Records supplied
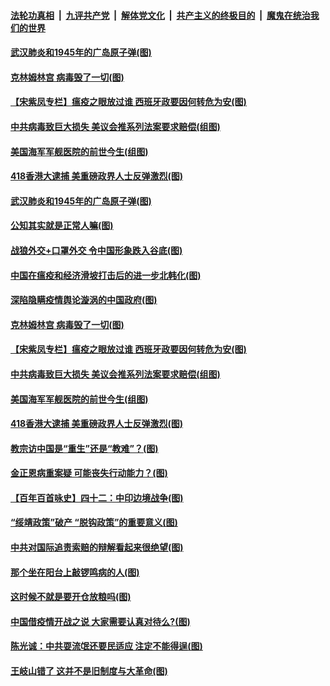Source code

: 

####  [法轮功真相](../../../../basic/blob/master/README.md?t=04231701) &nbsp;|&nbsp; [九评共产党](../../../../9ping.md/blob/master/README.md?t=04231701) &nbsp;|&nbsp; [解体党文化](../../../../jtdwh.md/blob/master/README.md?t=04231701)  &nbsp;|&nbsp; [共产主义的终极目的](../../../../gczydzjmd.md/blob/master/README.md?t=04231701) &nbsp;|&nbsp; [魔鬼在统治我们的世界](../../../../mgztzwmdsj.md/blob/master/README.md?t=04231701) 

#### [武汉肺炎和1945年的广岛原子弹(图)](../pages/p4/930792.md?t=04231701) 

#### [克林姆林宫 病毒毁了一切(图)](../pages/p4/930760.md?t=04231701) 

#### [【宋紫凤专栏】瘟疫之眼放过谁 西班牙政要因何转危为安(图)](../pages/p4/930598.md?t=04231701) 

#### [中共病毒致巨大损失 美议会推系列法案要求赔偿(组图)](../pages/p4/930625.md?t=04231701) 

#### [美国海军军舰医院的前世今生(组图)](../pages/p4/930642.md?t=04231701) 

#### [418香港大逮捕 美重磅政界人士反弹激烈(图)](../pages/p4/930629.md?t=04231701) 

#### [武汉肺炎和1945年的广岛原子弹(图)](../pages/p4/930792.md?t=04231701) 

#### [公知其实就是正常人嘛(图)](../pages/p4/930773.md?t=04231701) 

#### [战狼外交+口罩外交 令中国形象跌入谷底(图)](../pages/p4/930771.md?t=04231701) 

#### [中国在瘟疫和经济滑坡打击后的进一步北韩化(图)](../pages/p4/930769.md?t=04231701) 

#### [深陷隐瞒疫情舆论漩涡的中国政府(图)](../pages/p4/930762.md?t=04231701) 

#### [克林姆林宫 病毒毁了一切(图)](../pages/p4/930760.md?t=04231701) 

#### [【宋紫凤专栏】瘟疫之眼放过谁 西班牙政要因何转危为安(图)](../pages/p4/930598.md?t=04231701) 

#### [中共病毒致巨大损失 美议会推系列法案要求赔偿(组图)](../pages/p4/930625.md?t=04231701) 

#### [美国海军军舰医院的前世今生(组图)](../pages/p4/930642.md?t=04231701) 

#### [418香港大逮捕 美重磅政界人士反弹激烈(图)](../pages/p4/930629.md?t=04231701) 

#### [教宗访中国是“重生”还是“教难”？(图)](../pages/p4/930640.md?t=04231701) 

#### [金正恩病重案疑 可能丧失行动能力？(图)](../pages/p4/930622.md?t=04231701) 

#### [【百年百首咏史】四十二：中印边境战争(图)](../pages/p4/930620.md?t=04231701) 

#### [“绥靖政策”破产 “脱钩政策”的重要意义(图)](../pages/p4/930594.md?t=04231701) 

#### [中共对国际追责索赔的辩解看起来很绝望(图)](../pages/p4/930544.md?t=04231701) 

#### [那个坐在阳台上敲锣鸣病的人(图)](../pages/p4/930538.md?t=04231701) 

#### [这时候不就是要开仓放粮吗(图)](../pages/p4/930536.md?t=04231701) 

#### [中国借疫情开战之说 大家需要认真对待么?(图)](../pages/p4/930527.md?t=04231701) 

#### [陈光诚：中共耍流氓还要民适应 注定不能得逞(图)](../pages/p4/930530.md?t=04231701) 

#### [王岐山错了 这并不是旧制度与大革命(图)](../pages/p4/930512.md?t=04231701) 

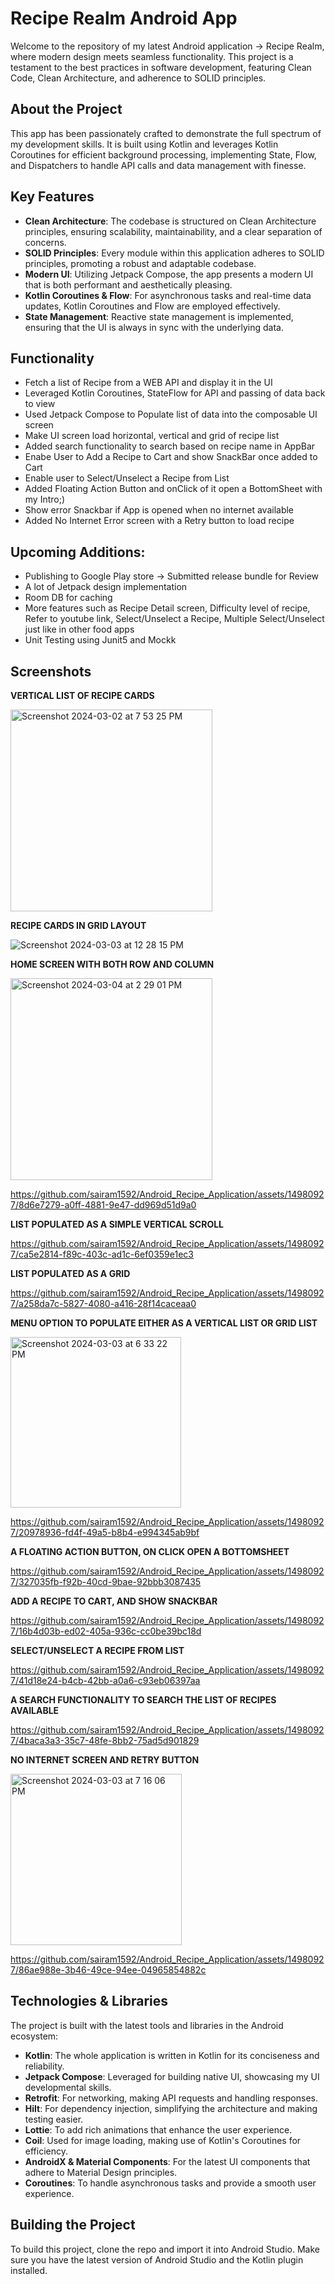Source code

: # Recipe Realm Android App

Welcome to the repository of my latest Android application -> Recipe Realm, where modern design meets seamless functionality. This project is a testament to the best practices in software development, featuring Clean Code, Clean Architecture, and adherence to SOLID principles.

## About the Project

This app has been passionately crafted to demonstrate the full spectrum of my development skills. It is built using Kotlin and leverages Kotlin Coroutines for efficient background processing, implementing State, Flow, and Dispatchers to handle API calls and data management with finesse.

## Key Features

- **Clean Architecture**: The codebase is structured on Clean Architecture principles, ensuring scalability, maintainability, and a clear separation of concerns.
- **SOLID Principles**: Every module within this application adheres to SOLID principles, promoting a robust and adaptable codebase.
- **Modern UI**: Utilizing Jetpack Compose, the app presents a modern UI that is both performant and aesthetically pleasing.
- **Kotlin Coroutines & Flow**: For asynchronous tasks and real-time data updates, Kotlin Coroutines and Flow are employed effectively.
- **State Management**: Reactive state management is implemented, ensuring that the UI is always in sync with the underlying data.

## Functionality
- Fetch a list of Recipe from a WEB API and display it in the UI
- Leveraged Kotlin Coroutines, StateFlow for API and passing of data back to view
- Used Jetpack Compose to Populate list of data into the composable UI screen
- Make UI screen load horizontal, vertical and grid of recipe list
- Added search functionality to search based on recipe name in AppBar
- Enabe User to Add a Recipe to Cart and show SnackBar once added to Cart
- Enable user to Select/Unselect a Recipe from List
- Added Floating Action Button and onClick of it open a BottomSheet with my Intro;)
- Show error Snackbar if App is opened when no internet available
- Added No Internet Error screen with a Retry button to load recipe

## Upcoming Additions:
- Publishing to Google Play store -> Submitted release bundle for Review
- A lot of Jetpack design implementation
- Room DB for caching
- More features such as Recipe Detail screen, Difficulty level of recipe, Refer to youtube link, Select/Unselect a Recipe, Multiple Select/Unselect just like in other food apps
- Unit Testing using Junit5 and Mockk

## Screenshots

**VERTICAL LIST OF RECIPE CARDS**

<img width="323" alt="Screenshot 2024-03-02 at 7 53 25 PM" src="https://github.com/sairam1592/Android_Recipe_Application/assets/14980927/19ed87ad-8319-450d-8681-5cab8253ccc3">


**RECIPE CARDS IN GRID LAYOUT**

![Screenshot 2024-03-03 at 12 28 15 PM](https://github.com/sairam1592/Android_Recipe_Application/assets/14980927/b809df37-3aba-4fb7-8af1-3aad816492d0)


**HOME SCREEN WITH BOTH ROW AND COLUMN**

<img width="323" alt="Screenshot 2024-03-04 at 2 29 01 PM" src="https://github.com/sairam1592/Android_Recipe_Application/assets/14980927/f0d7a15b-61e0-4980-9764-fdfcf39c6d79">


https://github.com/sairam1592/Android_Recipe_Application/assets/14980927/8d6e7279-a0ff-4881-9e47-dd969d51d9a0




**LIST POPULATED AS A SIMPLE VERTICAL SCROLL**

https://github.com/sairam1592/Android_Recipe_Application/assets/14980927/ca5e2814-f89c-403c-ad1c-6ef0359e1ec3


**LIST POPULATED AS A GRID**

https://github.com/sairam1592/Android_Recipe_Application/assets/14980927/a258da7c-5827-4080-a416-28f14caceaa0


**MENU OPTION TO POPULATE EITHER AS A VERTICAL LIST OR GRID LIST**

<img width="273" alt="Screenshot 2024-03-03 at 6 33 22 PM" src="https://github.com/sairam1592/Android_Recipe_Application/assets/14980927/9ec11efe-f140-493c-996c-2542799f5c42">


https://github.com/sairam1592/Android_Recipe_Application/assets/14980927/20978936-fd4f-49a5-b8b4-e994345ab9bf


**A FLOATING ACTION BUTTON, ON CLICK OPEN A BOTTOMSHEET**

https://github.com/sairam1592/Android_Recipe_Application/assets/14980927/327035fb-f92b-40cd-9bae-92bbb3087435


**ADD A RECIPE TO CART, AND SHOW SNACKBAR**

https://github.com/sairam1592/Android_Recipe_Application/assets/14980927/16b4d03b-ed02-405a-936c-cc0be39bc18d


**SELECT/UNSELECT A RECIPE FROM LIST**

https://github.com/sairam1592/Android_Recipe_Application/assets/14980927/41d18e24-b4cb-42bb-a0a6-c93eb06397aa



**A SEARCH FUNCTIONALITY TO SEARCH THE LIST OF RECIPES AVAILABLE**

https://github.com/sairam1592/Android_Recipe_Application/assets/14980927/4baca3a3-35c7-48fe-8bb2-75ad5d901829


**NO INTERNET SCREEN AND RETRY BUTTON**

<img width="274" alt="Screenshot 2024-03-03 at 7 16 06 PM" src="https://github.com/sairam1592/Android_Recipe_Application/assets/14980927/2c9df395-5d63-44c3-a1f2-4f75211e9cdf">


https://github.com/sairam1592/Android_Recipe_Application/assets/14980927/86ae988e-3b46-49ce-94ee-04965854882c



## Technologies & Libraries

The project is built with the latest tools and libraries in the Android ecosystem:

- **Kotlin**: The whole application is written in Kotlin for its conciseness and reliability.
- **Jetpack Compose**: Leveraged for building native UI, showcasing my UI developmental skills.
- **Retrofit**: For networking, making API requests and handling responses.
- **Hilt**: For dependency injection, simplifying the architecture and making testing easier.
- **Lottie**: To add rich animations that enhance the user experience.
- **Coil**: Used for image loading, making use of Kotlin's Coroutines for efficiency.
- **AndroidX & Material Components**: For the latest UI components that adhere to Material Design principles.
- **Coroutines**: To handle asynchronous tasks and provide a smooth user experience.


## Building the Project

To build this project, clone the repo and import it into Android Studio. Make sure you have the latest version of Android Studio and the Kotlin plugin installed.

Exercise
Show every line from the entries that includes the word "built".

Response to this exercise
This app has been passionately crafted to demonstrate the full spectrum of my development skills. It is built using Kotlin and leverages Kotlin Coroutines for efficient background processing, implementing State, Flow, and Dispatchers to handle API calls and data management with finesse.
The project is built with the latest tools and libraries in the Android ecosystem:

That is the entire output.